## Séminaire Algorithmique |

Le séminaire a lieu **le mardi à 11 h 45** (sauf modification exceptionnelle), au campus Côte de Nacre, bâtiment Sciences 3, salle S3 351, 3ème étage.

# Résumé du séminaire du Mardi 1 Février 2011

*Helly Property and Satisfiability of Boolean Formulas
Defined on Set Families*

## par Miki Hermann (LIX, Ecole polytechnique)

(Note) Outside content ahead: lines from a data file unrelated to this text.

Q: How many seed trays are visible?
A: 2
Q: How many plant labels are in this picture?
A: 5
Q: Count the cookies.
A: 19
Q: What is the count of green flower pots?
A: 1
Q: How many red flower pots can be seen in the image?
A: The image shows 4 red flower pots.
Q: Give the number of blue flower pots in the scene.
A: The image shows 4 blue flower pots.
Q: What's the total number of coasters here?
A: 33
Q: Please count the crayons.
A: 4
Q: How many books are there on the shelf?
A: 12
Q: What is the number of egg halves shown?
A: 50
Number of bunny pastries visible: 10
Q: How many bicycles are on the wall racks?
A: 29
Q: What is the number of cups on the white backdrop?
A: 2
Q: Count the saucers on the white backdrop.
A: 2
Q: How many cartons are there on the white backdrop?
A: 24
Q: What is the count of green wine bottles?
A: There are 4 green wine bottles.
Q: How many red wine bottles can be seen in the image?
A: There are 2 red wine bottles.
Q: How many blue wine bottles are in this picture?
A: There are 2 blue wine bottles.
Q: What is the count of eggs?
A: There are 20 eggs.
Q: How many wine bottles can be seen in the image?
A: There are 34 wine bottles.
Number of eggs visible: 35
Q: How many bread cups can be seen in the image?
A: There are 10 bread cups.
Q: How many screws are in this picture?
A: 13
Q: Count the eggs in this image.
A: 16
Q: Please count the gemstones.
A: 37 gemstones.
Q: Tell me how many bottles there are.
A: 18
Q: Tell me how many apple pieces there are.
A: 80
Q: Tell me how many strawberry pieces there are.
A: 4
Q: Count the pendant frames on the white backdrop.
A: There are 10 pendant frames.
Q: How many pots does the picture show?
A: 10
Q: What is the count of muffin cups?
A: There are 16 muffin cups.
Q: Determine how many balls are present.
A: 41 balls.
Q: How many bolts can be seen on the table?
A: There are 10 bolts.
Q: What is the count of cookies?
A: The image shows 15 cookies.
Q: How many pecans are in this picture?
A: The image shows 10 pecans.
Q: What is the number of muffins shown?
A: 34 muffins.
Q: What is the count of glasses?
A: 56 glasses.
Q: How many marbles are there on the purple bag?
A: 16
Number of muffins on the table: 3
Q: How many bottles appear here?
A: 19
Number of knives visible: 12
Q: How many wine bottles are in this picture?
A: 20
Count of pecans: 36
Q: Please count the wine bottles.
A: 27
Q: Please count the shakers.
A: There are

We study the problem of satisfiability of Boolean formulas F in
conjunctive normal form (CNF) whose literals have the form
(*v* ∈ *R*) and express the membership of values to sets
*R* of a given set family **S** defined on a finite domain
*D*. We establish the following dichotomy result. We show that
checking the satisfiability of such formulas (called
**S**-formulas) with three or more literals per clause is
NP-complete except the trivial case when the intersection of all
sets in **S** is nonempty. On the other hand, the satisfiability
of **S**-formulas *F* containing at most two literals per
clause is decidable in polynomial time if **S** satisfies the
Helly property, and is NP-complete otherwise (in the first case, we
present an *O*(|*F*| . |**S**| . |*D*|)-time
algorithm for deciding if *F* is satisfiable). Deciding
whether a given set family **S** satisfies the Helly property
can be done in polynomial time. We also overview several well-known
examples of Helly families and discuss the consequences of our
result to such set families and its relation ship with the previous
work on the satisfiability of signed formulas in multiple-valued
logic.

Joint work with Victor Chepoi, Nadia Creignou, et Gernot Salzer.